Following our last adventure in statistics, my mechanical goblins found more treasure: a cache of CACDP/IRP data. I’m sharing it with you because sharing is caring.
(If you don’t know much about what was going on in the UK sign language interpreting world prior to 2009 and have never heard of the Independent Registration Panel, I recommend Jemina Napier’s 2004 paper comparing UK, US and Australian interpreter training and accreditation leading up to and just after the turn of the millennium.)
|IRP (2004-2008)||NRCPD (2009-2014)|
|Qualified interpreters|| +58.7 terps/year,
R² = 98.5%
| +83.5 terps/year,
R² = 97.9%
|Trainee interpreters|| +19.3 terps/year,
R² = 64.8% (?)
| +6.5 terps/year,
R² = 21.8% (!)
The main bullet point to take home from this is that the overall numbers of qualified interpreters are growing faster under NRCPD than they were under IRP, speculation about attrition remaining. As for registered trainees, there was growth under IRP (it was wobbly, and most of it happened in a surge in the 18 months from mid-2006) but there is no clear trend of registered trainee growth under NRCPD. You can eyeball all that on the graph anyway – these are just the numbers describing it.
Sources of data
- 2009-2014: NRCPD seasonal updates, found on the NRCPD website.
- 2004-2008: CACDP/IRP archives, found in an open directory on the old CACDP website.
- As before, I have lumped all pre-2012 trainees together regardless of registration category.
- The 2008-2009 hole in the data is because no IRP newsletters could be found for the 8 months leading up to their dissolution and NRCPD did not begin reporting until 11 months into their watch.

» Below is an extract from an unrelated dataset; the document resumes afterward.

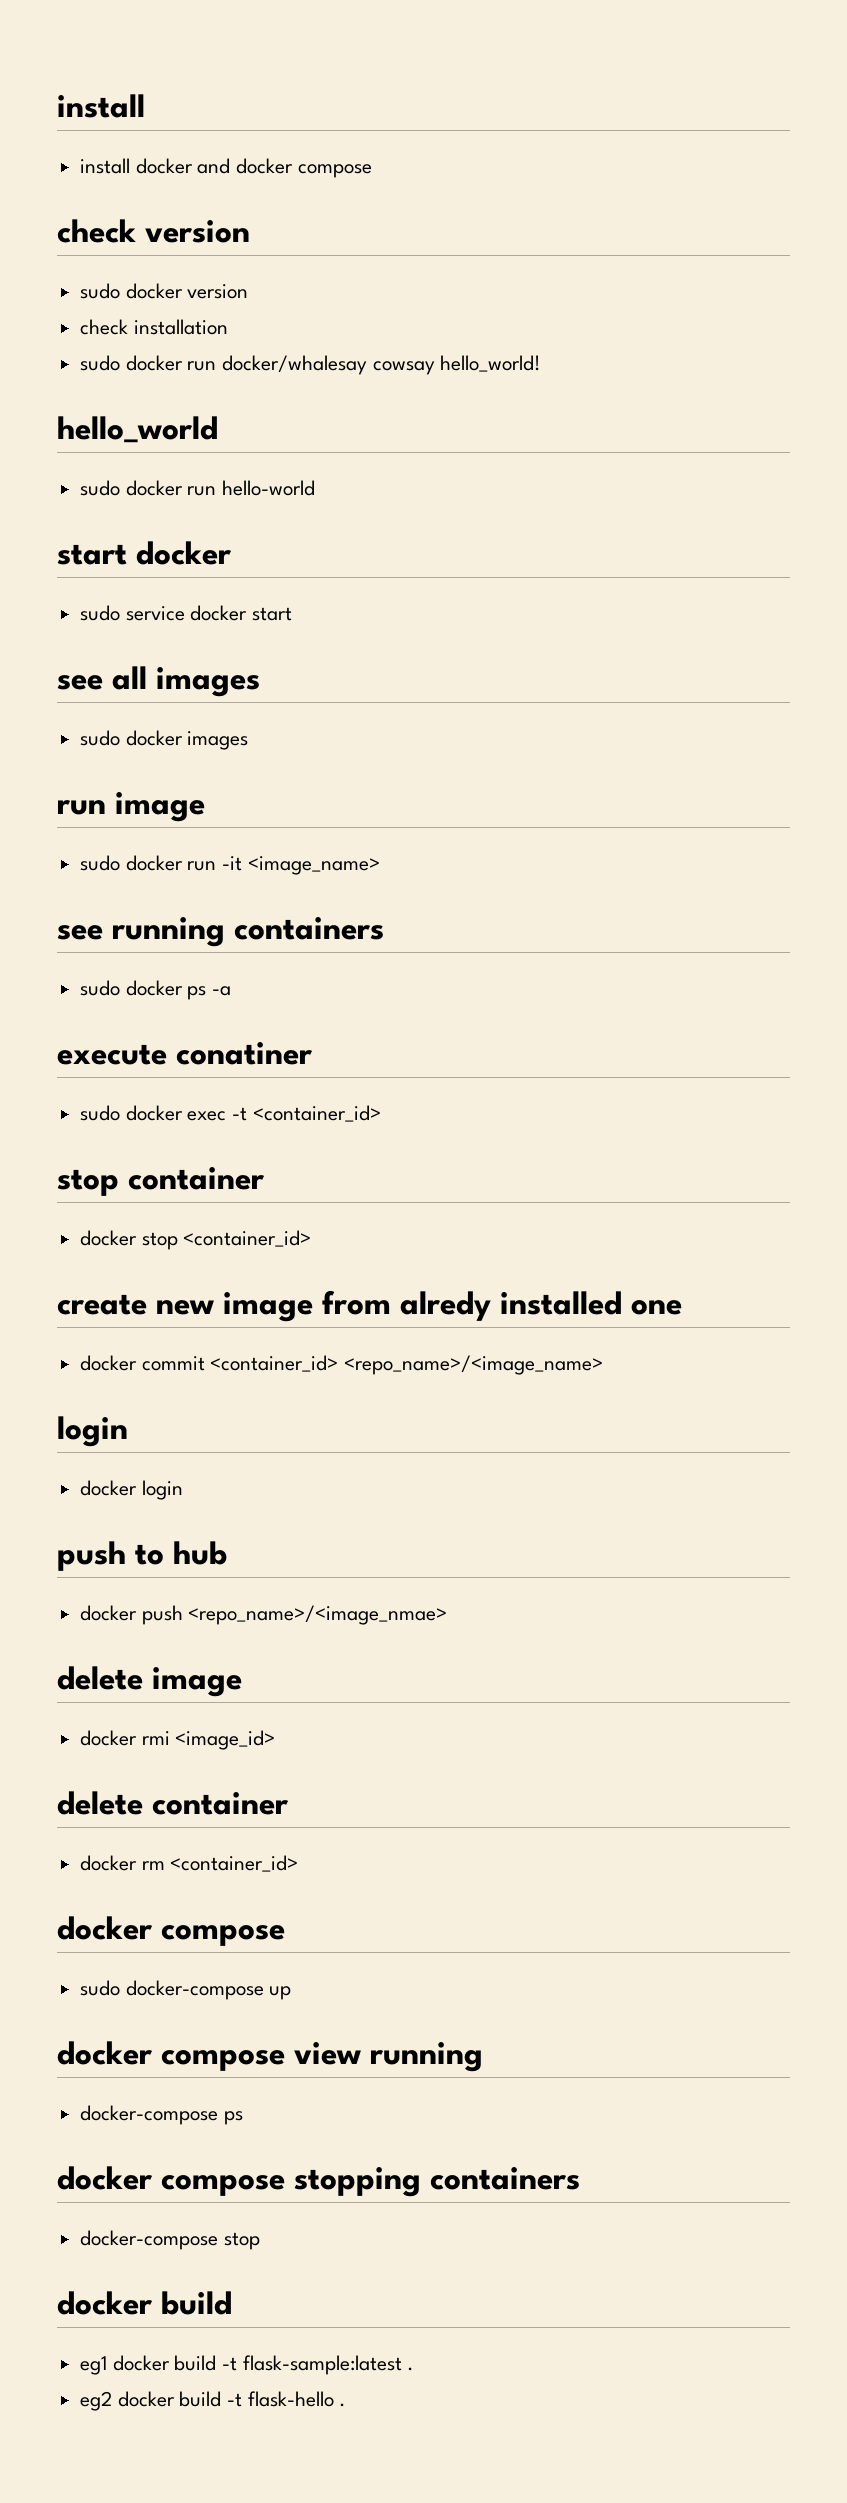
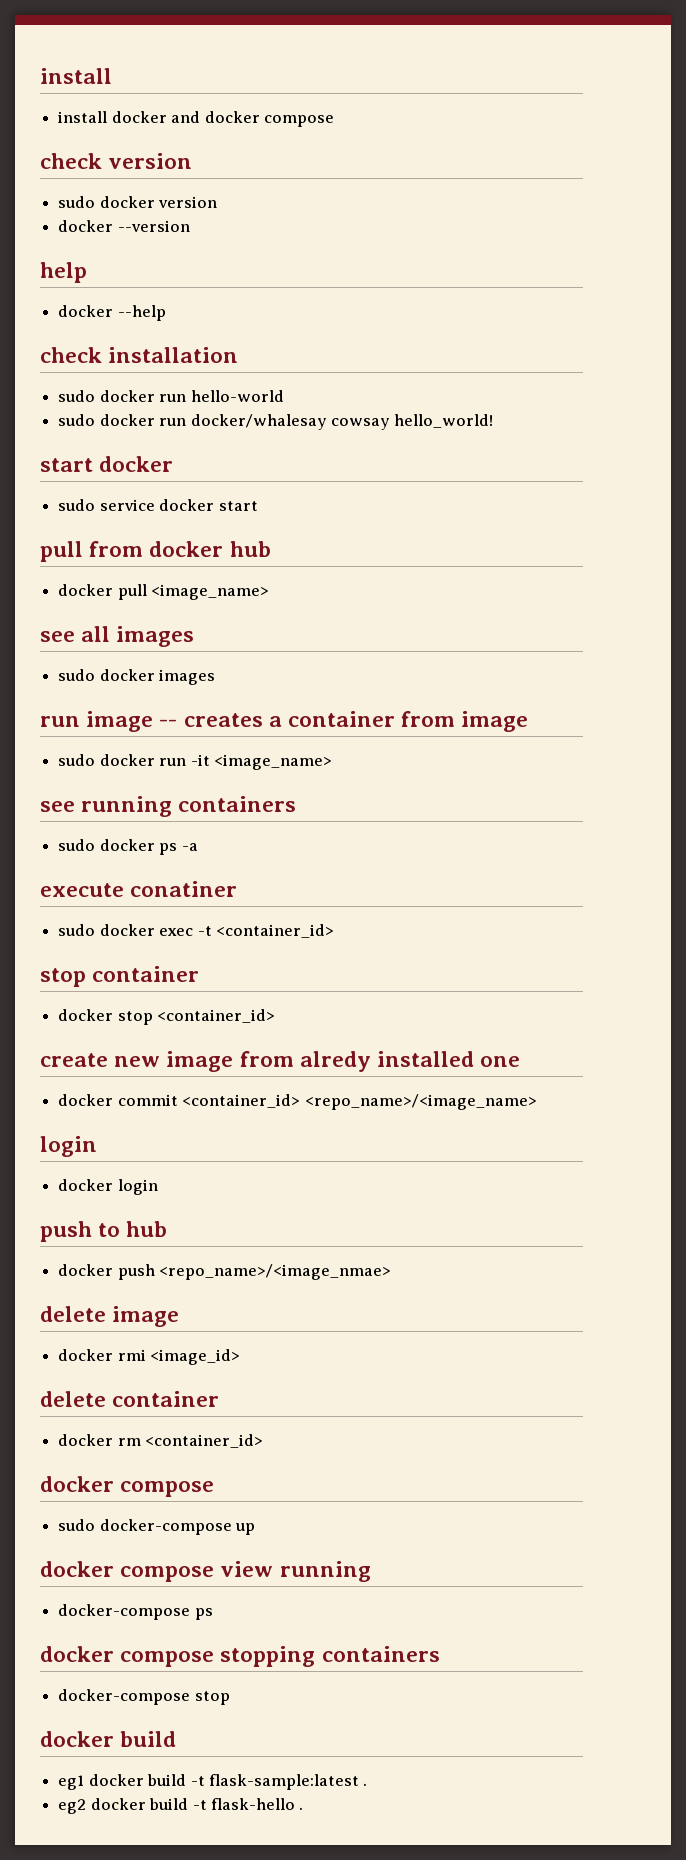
[80,319,228,335] check installation -> [58,220,190,232] [40,262,87,283] [58,305,166,321] [40,347,239,363] [58,390,284,402] docker --version // help // docker --help // check installation // sudo docker run hello-world
[57,416,218,443] [80,480,316,496] // hello_world // sudo docker run hello-world -> (494, 421) none
(293, 614) none -> [40,541,271,562] [58,584,270,600] // pull from docker hub // docker pull <image_name>
(205, 807) none -> [159,711,529,732] -- creates a container from image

- The IRP was formed on 1 April 2002 but apparently did not start releasing statistics on registration until 2005, when they created the first newsletter which gave figures from 2004 (see Sources above). It is not clear whether these updates were intended for public release or not; the website hosting them has since been (inexpertly) taken down but the documents were left in place. I take the view that anything left lying around on the World Wide Web unsecured is in the public domain.

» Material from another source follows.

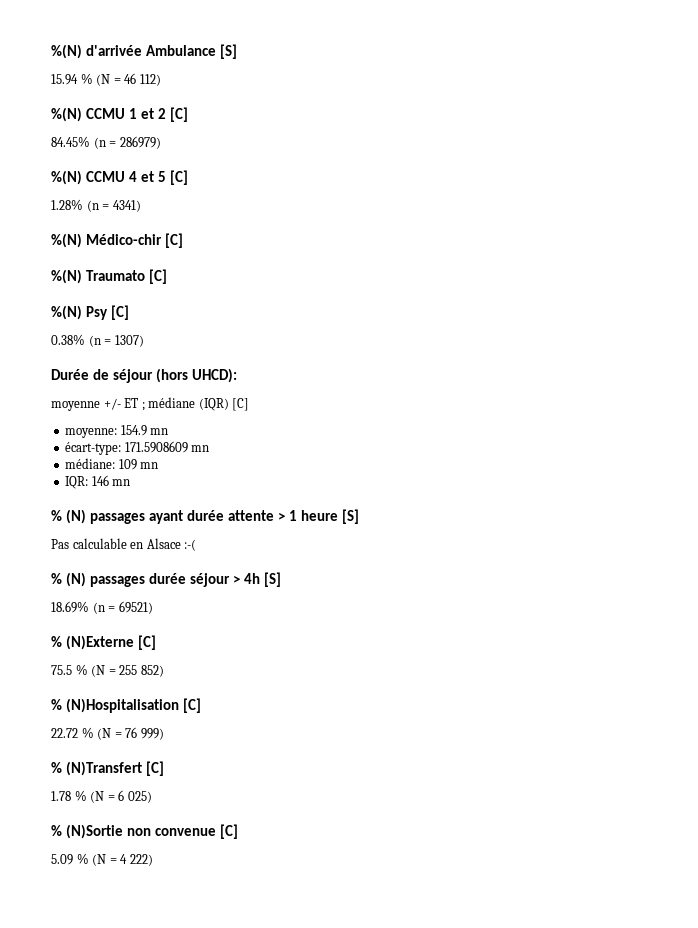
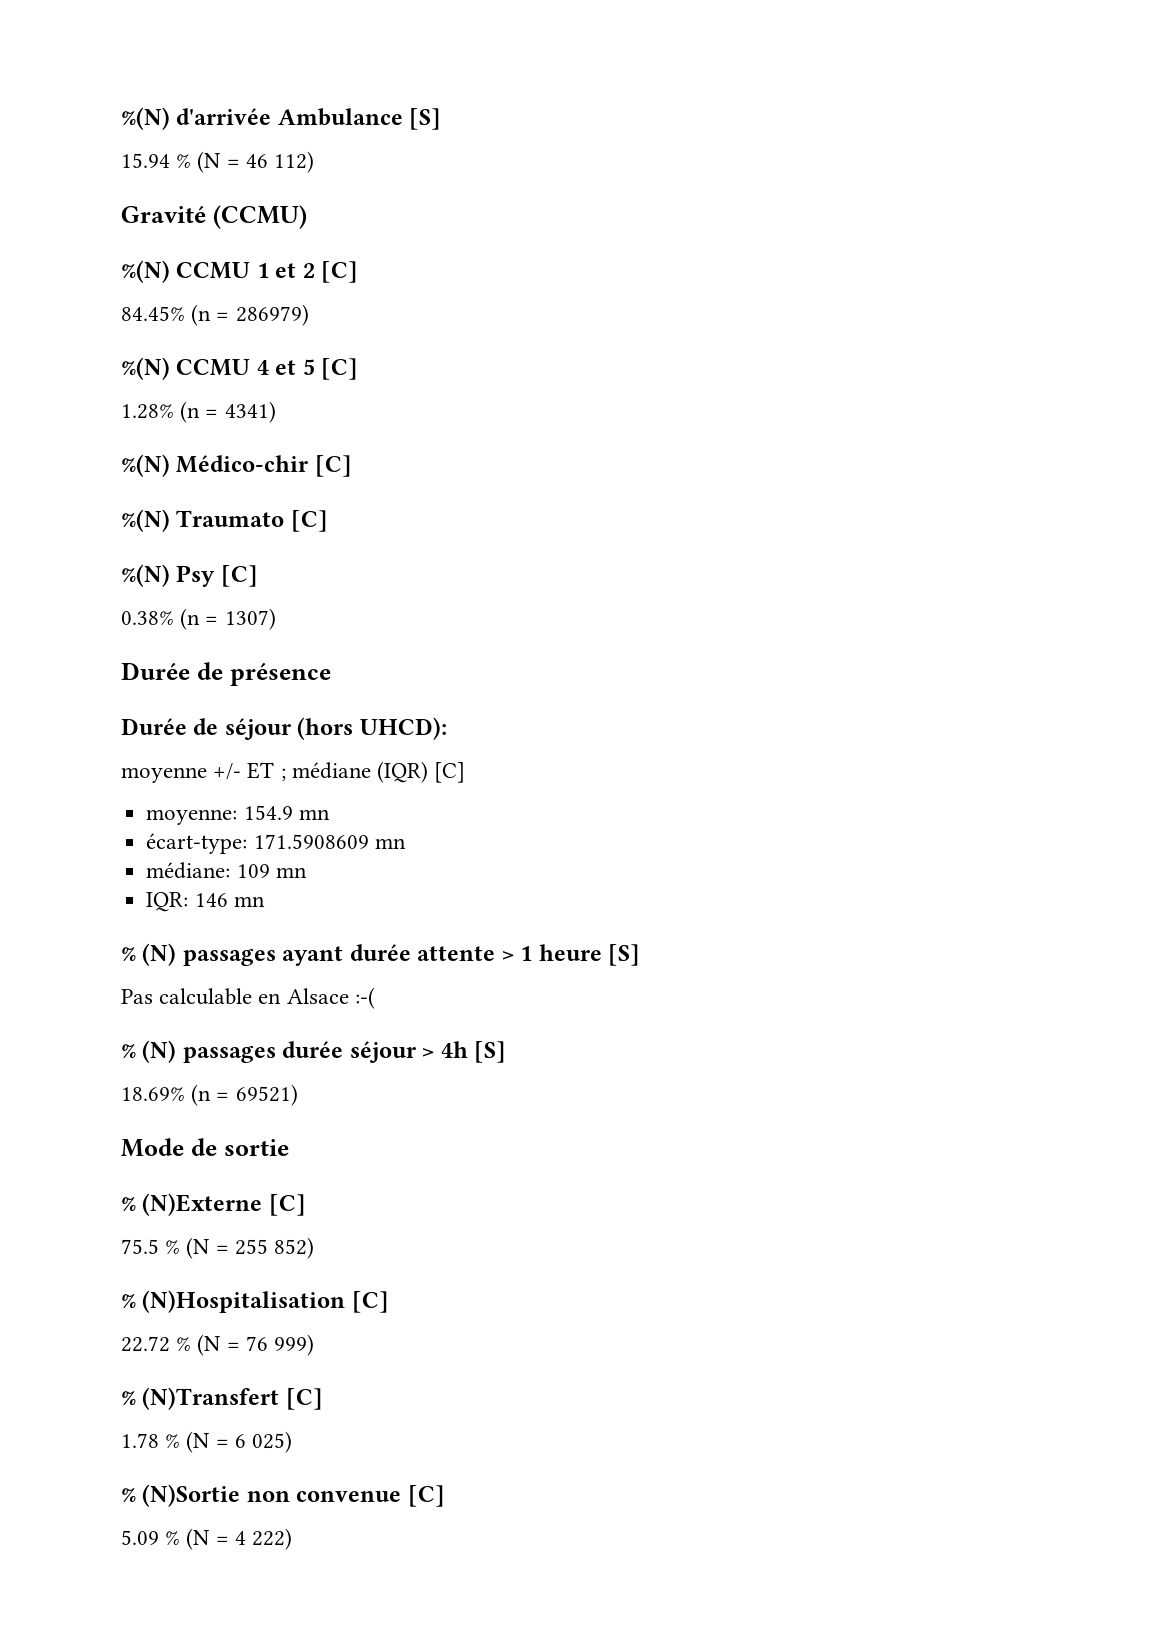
(161, 80) none -> [121,205,307,229] // Gravité (CCMU)
(144, 341) none -> [121,662,331,686] // Durée de présence
(153, 607) none -> [121,1138,289,1157] // Mode de sortie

- In the early IRP era, registered professionals were referred to as HACs (“Human Aids to Communication”) which was very catchy and I’m surprised it never caught on.
- The IRP register was a subscription-only service for commissioners/consumers to begin with – you had to pay a yearly fee of £25 to receive access to an online directory and this might explain the lack of public archives for the 2002-2004 period (source: Wayback Machine archive of CACDP site).
- You could also pay separately for a paper copy of the IRP registers (source: Wayback Machine archive of CACDP site). In the 1980s and 1990s, the register and code of ethics were carved onto granite tablets which were delivered to your cave by brontosaurus.
- Almost no data for the pre-IRP era of CACDP administration of the registers (1982-2002) could be found (no previous internet archive for UK registers exists; WHOIS records indicate that the CACDP domain name was first registered in March 2002) except for two data points for 1982-1987 given in NRCPD’s “History of Registration” page. This states that the founding 121 interpreters on the very first CACDP register in 1982 (112 of whom were Deaf Welfare Examining Board qualification holders) were reduced to just 62 interpreters by 1987, apparently because of a requirement to pass a CACDP qualification within 5 years; “since then numbers of registered professionals have grown steadily” (well, -ish). We are missing data for 2002-2004 but given that the IRP updates begin with 166 qualified interpreters on 1 April 2004, we can use our fairly reliable trend of growth during IRP’s remit to extrapolate backwards just a little. We probably did not re-achieve 121 qualified interpreters until 2003, ie. it took 16 years to recover from that initial
massacrenecessary step in the evolution of professionalised interpreters. This really does put the 21st century Deaf Industry into context: the same increase in registered and qualified interpreters is currently turned around in 7 months.